À l'origine de cette procédure se trouve une organisation non gouvernementale, Legal Action Worldwide. Elle représente douze civils soudanais qui vivaient dans cette région à cette époque. Ce sont donc des personnes ayant vécu sur place, au plus près des événements, qui portent aujourd'hui ce dossier, en s'appuyant sur le soutien juridique de l'ONG pour faire entendre leur cause loin du Soudan.
Le sort subi par ces plaignants est lourd. Ces douze civils ont été arrêtés et torturés, et ils ont vu une partie de leur famille être exécutée. Certaines des femmes qui font partie des plaignants ont par ailleurs été soumises à des violences sexuelles. Derrière la plainte se trouvent ainsi des récits de personnes qui ont enduré des sévices graves et perdu des proches au cours du conflit.

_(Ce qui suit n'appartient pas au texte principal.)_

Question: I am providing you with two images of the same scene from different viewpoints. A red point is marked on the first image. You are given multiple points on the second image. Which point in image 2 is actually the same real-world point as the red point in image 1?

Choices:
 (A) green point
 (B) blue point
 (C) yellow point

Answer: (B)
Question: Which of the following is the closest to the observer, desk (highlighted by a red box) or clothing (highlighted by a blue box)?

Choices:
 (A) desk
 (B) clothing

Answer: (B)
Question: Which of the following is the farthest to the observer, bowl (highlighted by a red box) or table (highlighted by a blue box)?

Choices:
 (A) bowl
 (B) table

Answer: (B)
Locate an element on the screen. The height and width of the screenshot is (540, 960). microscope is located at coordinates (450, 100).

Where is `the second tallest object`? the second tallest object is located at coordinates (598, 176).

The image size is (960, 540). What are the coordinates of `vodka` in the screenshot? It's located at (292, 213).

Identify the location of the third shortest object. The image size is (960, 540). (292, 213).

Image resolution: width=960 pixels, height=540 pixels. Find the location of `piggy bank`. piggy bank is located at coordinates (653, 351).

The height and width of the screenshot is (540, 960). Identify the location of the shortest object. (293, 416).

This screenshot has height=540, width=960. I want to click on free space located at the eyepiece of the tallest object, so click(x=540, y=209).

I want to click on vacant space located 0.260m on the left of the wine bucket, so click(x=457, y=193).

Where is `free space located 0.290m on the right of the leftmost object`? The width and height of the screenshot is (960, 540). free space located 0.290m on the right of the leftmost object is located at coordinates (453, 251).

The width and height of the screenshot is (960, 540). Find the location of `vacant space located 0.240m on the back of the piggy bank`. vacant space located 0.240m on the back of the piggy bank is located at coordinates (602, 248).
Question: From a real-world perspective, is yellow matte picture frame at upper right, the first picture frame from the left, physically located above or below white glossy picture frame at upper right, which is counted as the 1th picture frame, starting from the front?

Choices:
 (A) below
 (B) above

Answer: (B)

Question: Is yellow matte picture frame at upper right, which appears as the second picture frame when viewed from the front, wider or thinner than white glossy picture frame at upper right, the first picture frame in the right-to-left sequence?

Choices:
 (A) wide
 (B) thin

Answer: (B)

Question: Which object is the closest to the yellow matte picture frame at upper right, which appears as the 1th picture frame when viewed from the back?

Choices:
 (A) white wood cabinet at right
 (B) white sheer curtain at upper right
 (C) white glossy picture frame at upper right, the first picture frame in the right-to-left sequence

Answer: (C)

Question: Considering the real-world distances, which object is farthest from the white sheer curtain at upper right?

Si la plainte a été déposée au Kenya, c'est d'abord parce qu'il était impossible de la porter au Soudan. En raison de la guerre, une telle plainte n'aurait pas été instruite sur place, le système judiciaire soudanais n'étant pas en mesure de traiter le dossier dans ce contexte. C'est cette impasse qui a conduit l'ONG à chercher une autre juridiction susceptible de prendre l'affaire.
Le choix du Kenya s'explique par deux raisons précises. La première tient au cadre légal du pays, qui lui permet d'enquêter sur des crimes commis à l'étranger et de les juger. Il s'agit de crimes contre l'humanité et de crimes de guerre, couverts par la loi sur les crimes internationaux de 2008. Tous les pays ne disposent pas d'une telle loi, ce qui fait du Kenya une option rare pour ce type de poursuites.
La seconde raison est plus concrète. Certains des suspects accusés d'avoir commis ces crimes, et qui sont présentés comme des membres des Forces de soutien rapide, séjourneraient librement au Kenya. C'est aussi la première fois qu'une plainte est déposée dans ce pays pour des crimes de guerre et des crimes contre l'humanité commis dans un autre État, une démarche qui pourrait contribuer à renforcer la justice internationale.
Cette initiative s'inscrit dans un contexte plus large. La Cour pénale internationale a été ouvertement critiquée par nombre de pays africains ces dernières années, certains la jugeant biaisée et trop centrée sur les pays du Sud, en particulier l'Afrique. Une procédure menée sur le sol du continent pourrait donc redorer son image. En parallèle, une autre instruction est en cours, des enquêteurs de la Cour pénale internationale s'intéressant aux massacres commis au Darfour par les Forces de soutien rapide.